CBO noted that some insurance companies have already raised their premiums, “as a result of current uncertainty about future CSR payments.” Put differently, Trump has already begun destabilizing insurance markets, by merely threatening to end CSR payments.
CSR sabotage would boost the federal budget deficit by roughly $200 billion–giving insurance companies more federal money, not less
For every dollar saved by cutting CSR payments, the federal government would spend three additional dollars on higher premium tax credits. Those higher costs mainly result from the increased premiums that insurance companies would charge to offset their loss of CSR payments. On balance, eliminating CSR payments would increase the federal budget deficit by $194 billion over 10 years, according to CBO, with additional outlays potentially resulting from lawsuits brought by aggrieved insurers.
Millions of Americans would be forced to change their health insurance
After insurance companies adjust to the loss of CSR payments, overall coverage levels would be similar to current law. However, the unanticipated consequences of CSR sabotage would change health insurance arrangements for millions of Americans:
- Fewer employers would offer coverage to their workers, according to CBO. By 2022, 3 million people would lose their employer-sponsored insurance.

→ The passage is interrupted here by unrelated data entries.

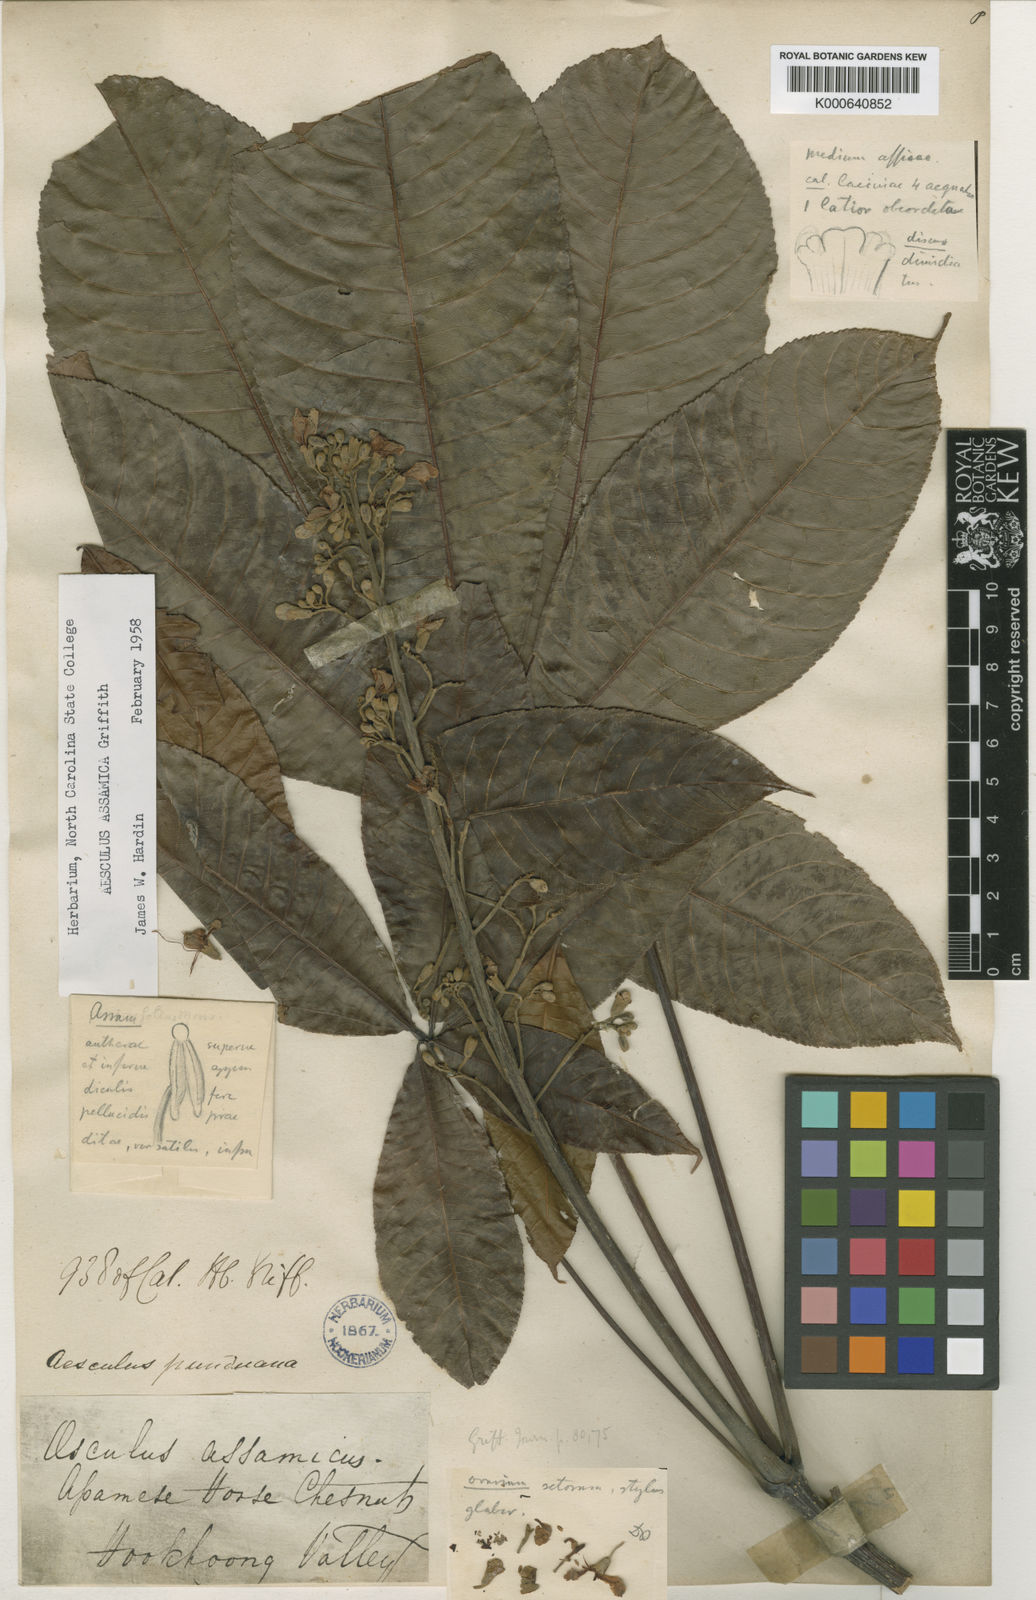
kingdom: Plantae
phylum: Tracheophyta
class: Magnoliopsida
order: Sapindales
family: Sapindaceae
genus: Aesculus
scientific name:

- Almost the only people buying silver-level coverage in the marketplace would be tax-credit beneficiaries with incomes below 200 percent of FPL. People with incomes above that level would be forced, by higher premiums, to seek alternative forms of coverage. Based on data from the Administration, more than 1.5 million people would need to change their individual-market plans.3
- Because of how higher premiums affect tax credits, the purchasing power of premium tax credits would shift from lower- to higher-income tax-credit beneficiaries. People with incomes too high for tax credits who receive gold coverage would also benefit, while people with incomes under 200 percent of the federal level for poverty would lose out.
The details are complicated, but the bottom line is simple: CSR sabotage will destabilize individual markets, end coverage options for millions of Americans, raise health insurance costs for low- and moderate-income consumers, increase the federal budget deficit, and force millions of Americans out of the insurance they receive today from employers or the individual market.
1The percentages in the text are net income thresholds. Gross thresholds of modified-adjusted-gross income (MAGI) are 5 federal-poverty-level percentage points higher.
2$500 not covered by tax credits if CSR sabotage occurs, compared to $450 under current law.
3According to HHS data, 1,452,000 people selected silver, marketplace coverage for 2017, without qualifying for CSRs. https://www.cms.gov/Research-Statistics-Data-and-Systems/Statistics-Trends-and-Reports/Marketplace-Products/Downloads/2017_OEP_State-Level_Public_Use_File.zip Additional consumers qualified for CSRs with incomes between 200 and 250 percent of FPL.